Bahia registra crescimento recorde na mineração em 2025
A mineração baiana alcançou um patamar inédito no primeiro semestre de 2025. Com uma Produção Mineral Baiana Comercializada (PMBC) de R$ 6,7 bilhões, o setor registrou o maior valor dos últimos três anos. Este resultado expressivo representa um crescimento de 31% em relação ao mesmo período de 2024 e de 27,6% na comparação com 2023, consolidando a mineração baiana como uma força vital na economia do estado.
O desempenho notável é reflexo da intensificação das exportações, que totalizaram US$ 754,48 milhões no semestre. O ouro, em particular, se destacou como o principal motor desse crescimento, gerando US$ 444,81 milhões em movimentação, um aumento de 36% sobre 2024. Outros minerais como níquel, cobre, magnesita e vanádio também contribuíram significativamente para o saldo positivo das exportações.
O secretário de Desenvolvimento Econômico da Bahia, Angelo Almeida, ressalta a importância da atividade: “O setor tem apresentado um desempenho consistente, tanto em termos de produção quanto na geração de empregos. Esse crescimento reflete o esforço do Governo da Bahia em criar um ambiente de negócios favorável.” A política de incentivos e segurança jurídica tem sido crucial para a atração de investimentos, que se traduzem em mais oportunidades.

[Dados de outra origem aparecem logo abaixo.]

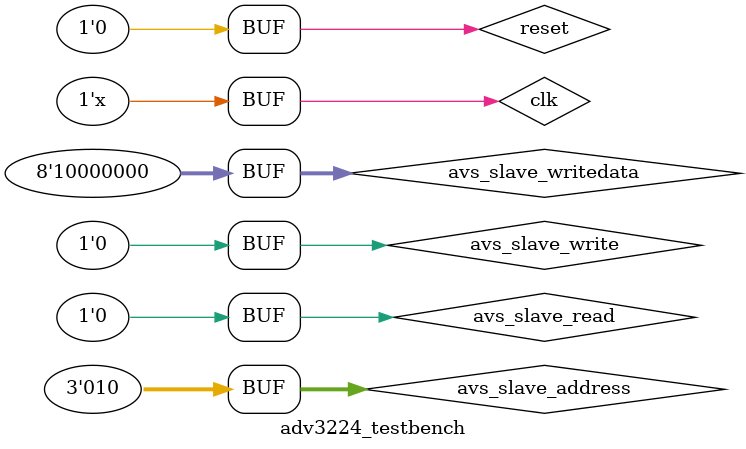
<source format=v>
`timescale 1 ns / 1 ns


module adv3224_testbench;

	// simulated bus
	reg clk = 0;
	reg reset = 1;

	reg       [2:0]avs_slave_address = 0;
	reg            avs_slave_write = 0;
	reg            avs_slave_read = 0;
	reg       [7:0]avs_slave_writedata = 0;
	wire      [7:0]avs_slave_readdata;
	
	// simulated chip
	wire           cps_reset_n;
	wire           cps_ce_n;
	wire           cps_update_n;
	wire           cps_clk;
	wire           cps_datain;




	always #10 clk = !clk;
	

	initial
	begin
		#1    reset               <= 0;
		
		#100  avs_slave_address   <= 3;
		      avs_slave_writedata <= 8'b00010000;
		#20   avs_slave_write     <= 1;
		#20   avs_slave_write     <= 0;
		
		      avs_slave_address   <= 7;
		      avs_slave_writedata <= 8'b00000011;
		#20   avs_slave_write     <= 1;
		#20   avs_slave_write     <= 0;
		
		      avs_slave_address   <= 0;
		      avs_slave_writedata <= 8'b00000100;
		#20   avs_slave_write     <= 1;
		#20   avs_slave_write     <= 0;
		
		      avs_slave_address   <= 1;
		      avs_slave_writedata <= 8'b00001100;
		#20   avs_slave_write     <= 1;
		#20   avs_slave_write     <= 0;
		
		      avs_slave_address   <= 4;
		      avs_slave_writedata <= 8'b00001111;
		#20   avs_slave_write     <= 1;
		#20   avs_slave_write     <= 0;
		
		      avs_slave_address   <= 6;
		      avs_slave_writedata <= 8'b00000000;
		#20   avs_slave_write     <= 1;
		#20   avs_slave_write     <= 0;
		
		      avs_slave_address   <= 5;
		      avs_slave_writedata <= 8'b00010000;
		#20   avs_slave_write     <= 1;
		#20   avs_slave_write     <= 0;

		      avs_slave_address   <= 2;
		      avs_slave_writedata <= 8'b00000001;
		#20   avs_slave_write     <= 1;
		#20   avs_slave_write     <= 0;
		
		      avs_slave_writedata <= 8'b10000000;
		#20   avs_slave_write     <= 1;
		#20   avs_slave_write     <= 0;
		
		#5000 avs_slave_write     <= 1;
		#20   avs_slave_write     <= 0;
		
		 
	end
	

	adv3224 DUT (
		.clk(clk),
		.reset(reset),
		.avs_slave_write(avs_slave_write),
		.avs_slave_read(avs_slave_read),
		.avs_slave_writedata(avs_slave_writedata),
		.avs_slave_readdata(avs_slave_readdata),
		.avs_slave_address(avs_slave_address),
		.cps_reset_n(cps_reset_n),
		.cps_ce_n(cps_ce_n),
		.cps_update_n(cps_update_n),
		.cps_clk(cps_clk),
		.cps_datain(cps_datain)
	);


endmodule

</source>
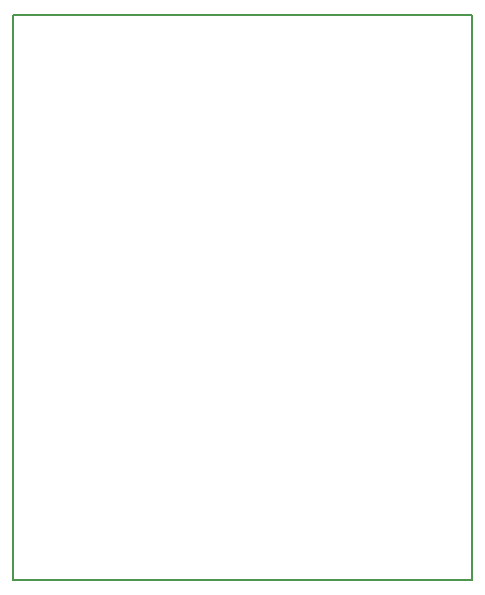
<source format=gbo>
G04 MADE WITH FRITZING*
G04 WWW.FRITZING.ORG*
G04 DOUBLE SIDED*
G04 HOLES PLATED*
G04 CONTOUR ON CENTER OF CONTOUR VECTOR*
%ASAXBY*%
%FSLAX23Y23*%
%MOIN*%
%OFA0B0*%
%SFA1.0B1.0*%
%ADD10R,1.540170X1.888820X1.524170X1.872820*%
%ADD11C,0.008000*%
%LNSILK0*%
G90*
G70*
G54D11*
X4Y1885D02*
X1536Y1885D01*
X1536Y4D01*
X4Y4D01*
X4Y1885D01*
D02*
G04 End of Silk0*
M02*
</source>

O impacto positivo se estende ao mercado de trabalho. O Cadastro Geral de Empregados e Desempregados (CAGED) registrou 16.191 postos de trabalho em maio de 2025, um aumento contínuo em relação aos anos anteriores. Esse crescimento do emprego formal reforça a importância estratégica da atividade mineral para o desenvolvimento, especialmente nas regiões do interior do estado.
Em meio a esse cenário de crescimento, a arrecadação de impostos também se fortalece. A Compensação Financeira pela Exploração Mineral (CFEM) gerou R$ 18,5 milhões em junho, com a maior parte dos recursos sendo destinada aos municípios produtores e impactados pela atividade. Esse recurso é fundamental para o desenvolvimento local. A mineração baiana, portanto, não se resume a números de produção, mas é um motor de desenvolvimento regional, gerando empregos e arrecadação que se distribuem pelo estado. A continuidade desse crescimento sustentável dependerá da manutenção de políticas públicas que equilibrem a exploração econômica com a responsabilidade ambiental e social.